Are some general purpose registers faster than others?

LEA will be slower with EBP, RBP, or R13 as the base (PDF warning, page 3-22). But generally the answer is No.

Taking a step back, it's important to realize that since the advent of register renaming that architectural registers don't deal with actual, physical registers on most micro-architectures. For example, each Cascade Lake core has a register file of 180 integer and 168 FP registers.


In general, architectural registers are all equal, and renamed onto a large array of physical registers.

(Except partial registers can be slower, especially high-byte AH/BH/CH/DH which are slow to read after writing the full register, on Haswell and later. See How exactly do partial registers on Haswell/Skylake perform? Writing AL seems to have a false dependency on RAX, and AH is inconsistent and also Why doesn't GCC use partial registers? for problems when writing 8-bit and 16-bit registers). The rest of this answer is just going to consider 32/64-bit operand-size.)

But some instruction require specific registers, like legacy variable-count shifts (without BMI2 shrx etc) require the count in CL. Division requires the dividend in EDX:EAX (or RDX:RAX for the slower 64-bit version).

Using a call-preserved register like RBX means your function has to spend extra instructions saving/restoring it.

But of course there are perf differences if you need more instructions. So lets assume all else is equal, and just talk about the uops, latency, and code-size of a single instruction just by changing which register is used for one of its operands. TL:DR: the only perf difference is due to instruction-encoding restrictions / differences. Sometimes a different register will allow / require (or get the assembler to pick) a different encoding, which will often be smaller / larger as a special case, and sometimes even executes differently.

Generally smaller code is faster, and packs better in the uop cache and I-cache, so unless you've analyzed a specific case and found a problem, favour the smaller encoding.

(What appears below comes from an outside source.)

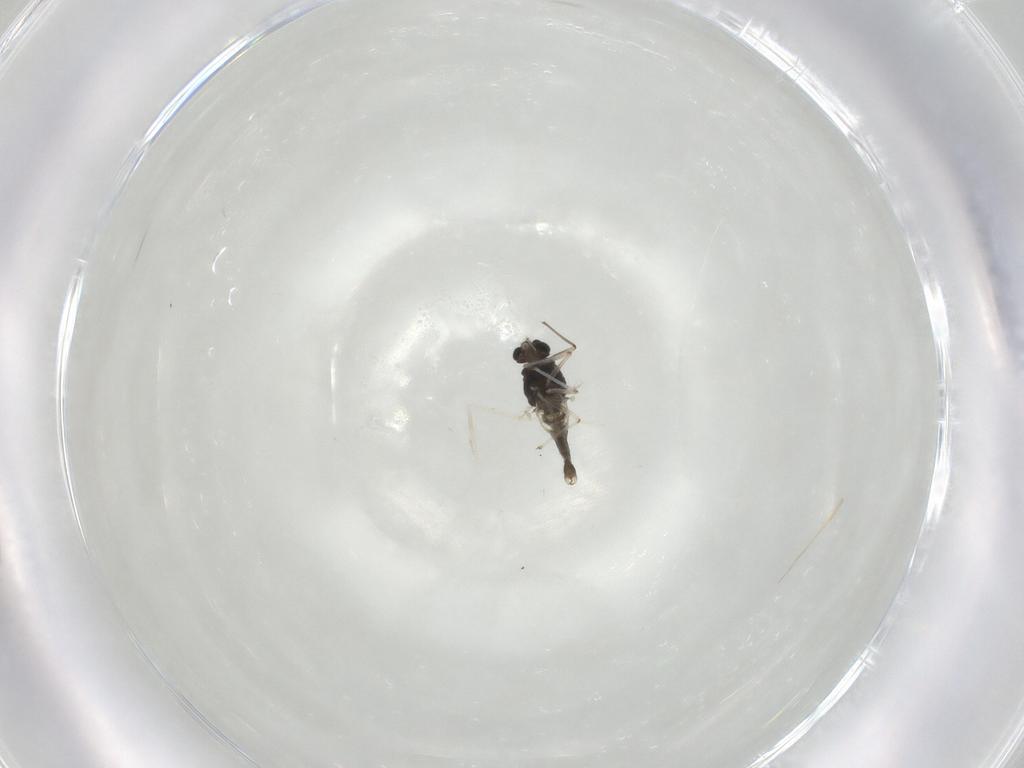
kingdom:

Often that means keeping a byte value in AL so you can use those special-case instructions, and avoiding RBP / R13 for pointers.


Special cases where a specific encoding is extra slow, not just size

LEA with RBP or R13 as a base can be slower on Intel if the addressing mode didn't already have a +displacement constant.

e.g. lea eax, [rbp + 12] is encodeable as-written, and is just as fast as lea eax, [rcx + 12].

But lea eax, [rbp + rcx*4] can only be encoded in machine code as lea eax, [rbp + rcx*4 + 0] (because of addressing mode escape-code stuff), which is a 3-component LEA, and thus slower on Intel (3 cycle latency on Sandybridge-family instead of 1 cycle, see https://agner.org/optimize/ instruction tables and microarch PDF). On AMD, having a scaled-index would already make it a slow-LEA even with lea eax, [rdx + rcx*4]

Outside of LEA, using RBP / R13 as the base in any addressing mode always requires a disp8/32 byte or dword, but I don't think the actual AGUs are slower for a 3-component addressing mode. So it's just a code-size effect.


Other cases include Which Intel microarchitecture introduced the ADC reg,0 single-uop special case? where the short-form 2-byte encoding for adc al, imm8 is 2 uops even on modern uarches like Skylake, where adc bl, imm8 is 1 uop.

So not only does the adc reg,0 special case not work for adc al,0 on Sandybridge through Haswell, Broadwell and newer forgot (or chose not to) optimize how that encoding decodes to uops. (Of course you could manually encode adc al,0 using the 3-byte Mod/RM encoding, but assemblers will always pick the shortest encoding so adc al,0 will assemble to the short form by default.) Only a problem with byte registers; adc eax,0 will use the opcode ModRM imm8 3-byte encoding, not 5-byte opcode imm32.

For other cases of op al,imm8, the only difference is code-size, which only indirectly matters for performance. (Because of decoding, uop-cache packing, and I-cache misses).

See Tips for golfing in x86/x64 machine code for more about special cases of code-size, like xchg eax, ecx being 1-byte vs. xchg edx, ecx being 2 bytes.


add rsp, 8 can need an extra stack-sync uop if there hasn't been an explicit use of RSP or ESP since the last push/pop/call/ret (along the path of execution of course, not in the static code layout). (What is the stack engine in the Sandybridge microarchitecture?). This is why compilers like clang use a dummy push or pop to reserve / free a single stack slot: Why does this function push RAX to the stack as the first operation?